The first step in handling user input via Web forms is to create the user interface. The form is typically defined in an XHTML document (e.g., a file that ends with .html) unless the form itself has dynamic content. The action attribute of the form element should be the URL of the PHP script that will be processing the form data.

 

Consider the following XHTML markup that defines a form with selection widgets, text input widgets, and a hidden field.

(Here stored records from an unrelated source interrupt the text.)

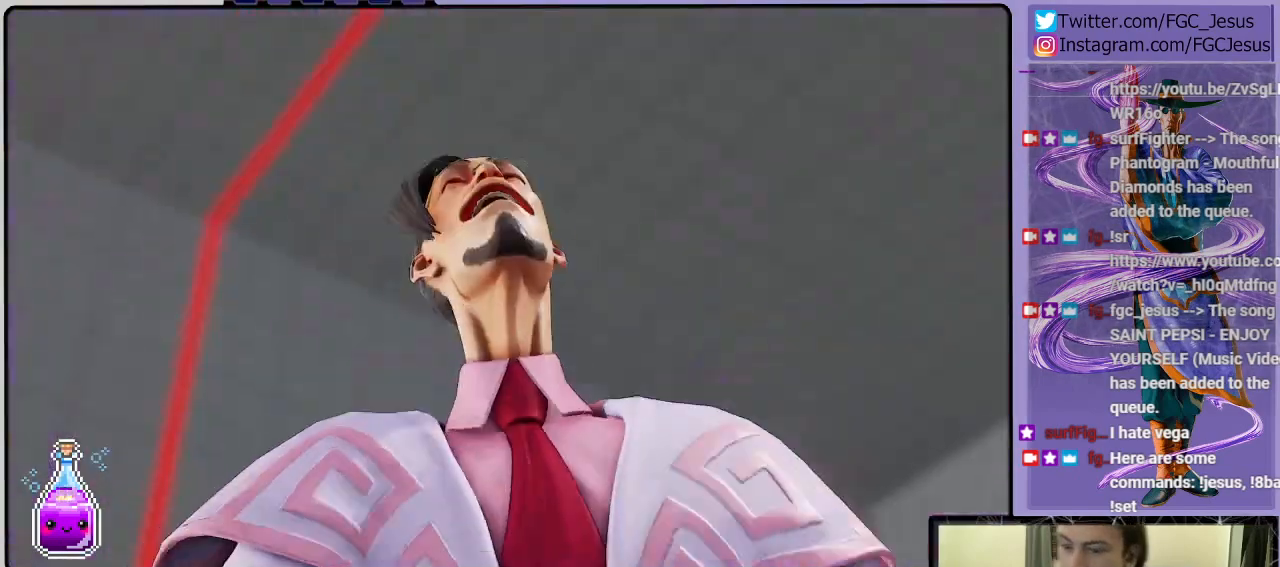
Gameplay with a controller (PlayStation layout); each line is a JSON object with the inputs held at the frame after it. "events" lists button and stick changes between this image and that frame as [ms after this image, input, new state], when the widget could be followed in between.
{"buttons": ["CROSS"], "left_stick": "center", "right_stick": "center", "events": [[400, "CROSS", "down"]]}
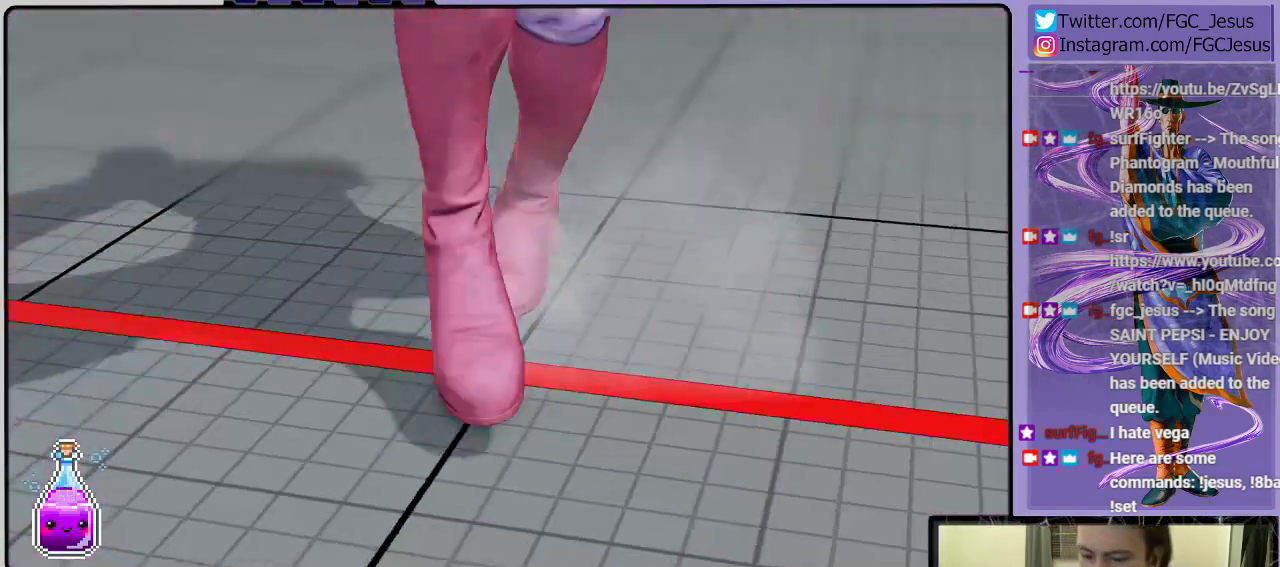
{"buttons": [], "left_stick": "center", "right_stick": "center", "events": [[101, "CROSS", "up"]]}
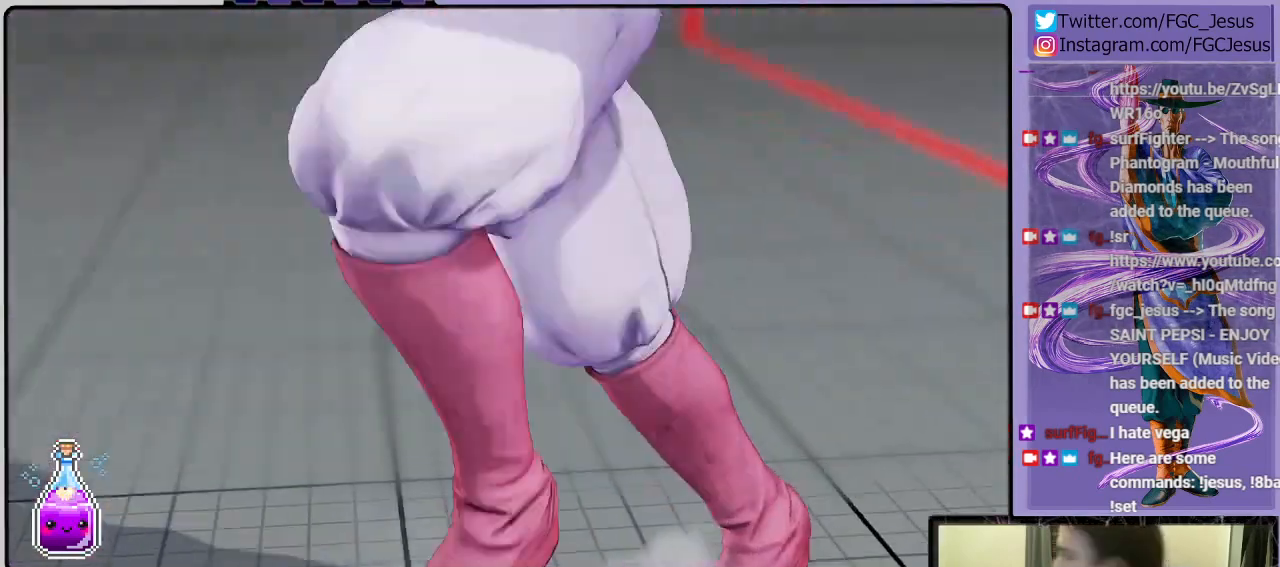
{"buttons": [], "left_stick": "center", "right_stick": "center", "events": []}
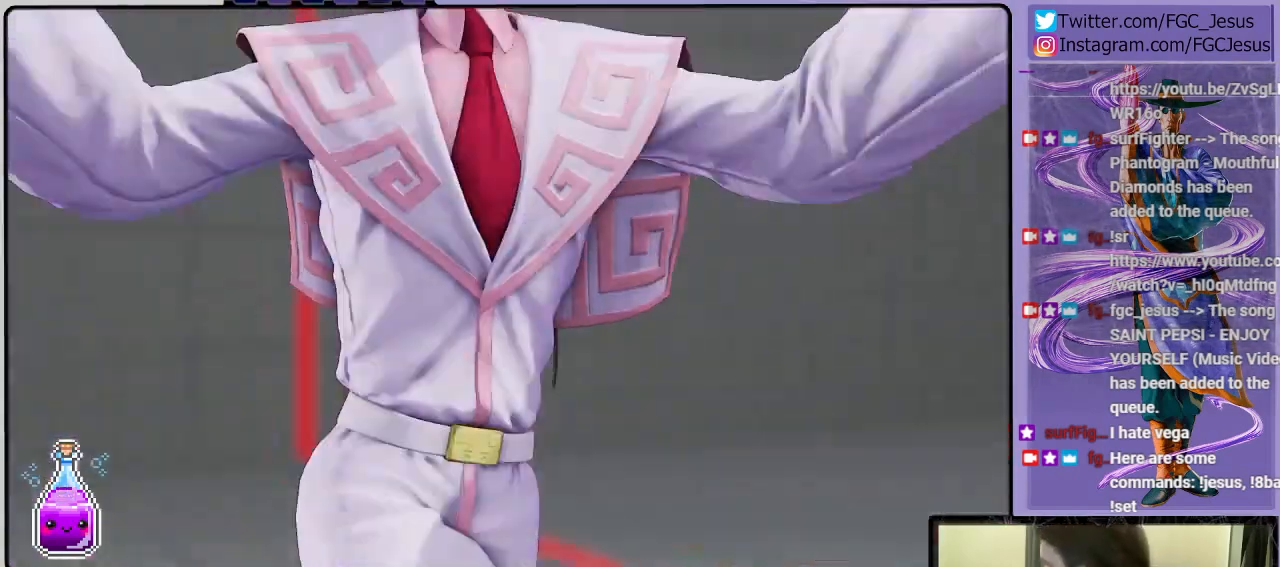
{"buttons": [], "left_stick": "center", "right_stick": "center", "events": []}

Note that the action attribute of the form element designates the PHP script processform.php as the recipient of the form data.

 

<form method="post" action="processform.php">

  <!-- Radio buttons, none pre-selected -->

  <p>How would you rate your skill in programming?<br />

    <input type="radio" name="skill" value="beg" />Beginner

    <input type="radio" name="skill" value="int" />Intermediate

    <input type="radio" name="skill" value="adv" />Advanced

    <input type="radio" name="skill" value="sup" />Super-hacker</p>

 

  <!-- Radio buttons, one pre-selected -->

  <p>How many hours do you spend programming each week?<br />

    <input type="radio" name="hours" value="0-10" />0-10<br />

    <input type="radio" name="hours" value="11-20" checked="checked" />11-20<br />

    <input type="radio" name="hours" value="21-30" />21-30<br />

    <input type="radio" name="hours" value="30+" />30+</p>

 

  <!-- Checkboxes, several pre-selected -->

  <p>I agree to...<br />

    <input type="checkbox" name="cheaplabor" value="yes" checked="checked" />work for $1.50/hour.<br />

    <input type="checkbox" name="longdays" value="yes" checked="checked" />work 12 hours per day.<br />

    <input type="checkbox" name="late" value="yes" />show up late every day.<br />

    <input type="checkbox" name="usecomments" value="yes" checked="checked" />comment my code.

    <br /></p>

 

  <!-- Menu, one selected, multiple selections allowed -->

  <select name="state[]" size="5" multiple="multiple">

    <option value="al">Alabama</option>

    <option value="ak">Alaska</option>

    <option value="as">American Samoa</option>

    <option value="az">Arizona</option>

    <option value="ar">Arkansas</option>

    <option value="ca" selected="selected">California</option>

    <option value="other">Some other state</option>

  </select>

 

  <!-- Text box and password box -->

  <p>Username: <input type="text" name="username" /></p>

  <p>Password: <input type="password" name="passwd" /></p>

 


  <!-- Text area -->

  <textarea name="comments" rows="5" cols="40"></textarea>

 

  <!-- Hidden field -->

  <input type="hidden" name="promotion_code" value="x3g9kf43" />

 

  <!-- Submit button -->

  <p><input type="submit" value="Submit the Data" /></p>

</form>

 

Now that the user interface has been established, the PHP script can be created to process the data.

 

Receiving form data

Recall that form data is submitted in name-value pairs, which are derived from the form widgets’ name and value attributes. The standard method for accessing this data is by accessing one of the predefined associative arrays named $_POST and $_GET, depending on the form submission method used. The syntax is $_POST['name'], where name corresponds to the name attribute of a given form widget. Here is a complete PHP script that lists the name-value pairs in a table.

 

<!DOCTYPE html PUBLIC "-//W3C//DTD XHTML 1.0 Transitional//EN"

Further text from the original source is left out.